The woes on the hardwood continued for Oregon this past Sunday, as they dropped their fourth straight conference game to Oregon State. After mirroring the best start in school history with 13 consecutive victories, what looked to be a promising season has quickly turned into a nightmare of disarray for the Ducks.
Coming into Sunday’s game, an improvement on the defensive end was the key element to securing a win for Oregon, complementing the 3rd-highest scoring offense in the nation.
However, that wasn’t the case.
The defense forced 20 turnovers against their instate rivals, but offense was scarce for the Ducks. They shot just 38% from the field, and a mere 4-of-19 from behind the arc, resulting in a 80-72 loss. Jason Calliste added 17 points off the bench to lead Oregon in scoring.
Leading scorers Mike Moser and Joseph Young combined for an average of 33.4 points coming into the game, but were shut down by the Oregon State defense; the two combined for just 13 points on 5-of-24 from the field.
The Ducks struggled to move the ball around, and there was no team play in their offensive attack.

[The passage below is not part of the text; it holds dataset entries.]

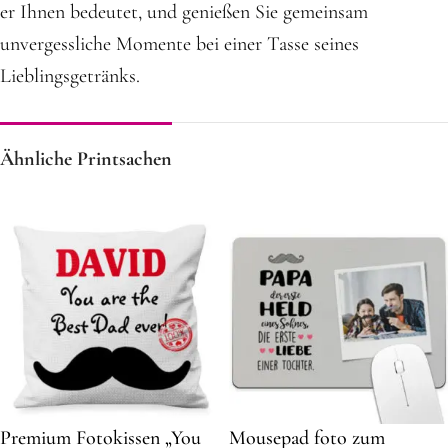
er Ihnen bedeutet, und genießen Sie gemeinsam
unvergessliche Momente bei einer Tasse seines
Lieblingsgetränks.
Ähnliche Printsachen
Premium Fotokissen „You
Mousepad foto zum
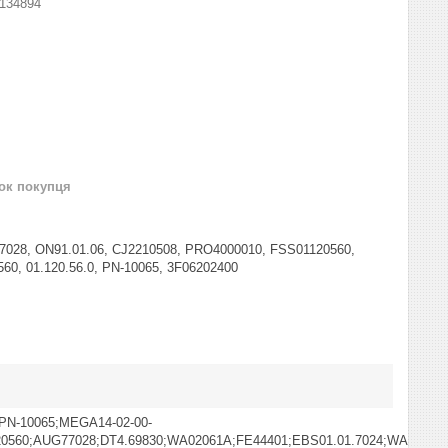
134894
нок покупця
77028, ON91.01.06, CJ2210508, PRO4000010, FSS01120560,
60, 01.120.56.0, PN-10065, 3F06202400
PN-10065;MEGA14-02-00-
20560;AUG77028;DT4.69830;WA02061A;FE44401;EBS01.01.7024;WABCO93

Just six of Oregon’s 25 made shots were assisted, compared to their usual 15.5 per game, which ranks 36th in the nation.
Give credit to Oregon State’s defensive effort, which forced 11 turnovers and blocked nine shots against the Ducks.
As it stands, Oregon has 13 games left on the schedule, holding a 13-4 record, while 1-4 in Pac-12 play. They’re near the bottom of the conference standings, but they still have time to turn things around, being just four games behind No. 1 Arizona and California.
If you take the positive view, the Ducks still have two games against the Arizona Wildcats, in which they can swing the momentum back to their side – if they can upset the nation’s best — twice. The loss to Cal on the other hand remains a scar, as the Golden Bears 96-83 defeat over Oregon Jan. 9, is the only time the two teams meet this year.
The stretch will not be easy, but there is still hope if Oregon can play to the ability they are capable of. In the games remaining, five of the seven teams have a record of .500 or lower in conference play — all but two, Washington State and USC, have more than 10 victories this season. This shows just how tough it is to win on the road in this competitive conference, but it is something the Ducks have to be able to deal with.
Despite the downfall, Oregon is still valued in the top 25 teams in the country in both the RPI and BPI rankings, and projected a No. 6 seed in the NCAA tournament by ESPN’s Joe Lunardi.
So the mid-season skid has really degraded their Pac-12 title hopes but a good seed in March is still feasible, though the Ducks must start winning – and fast. Their next matchup is Thursday, Jan. 23rd, in Seattle, where they take on the Washington Huskies (11-8, 3-3), in what I consider a must-win game for Oregon.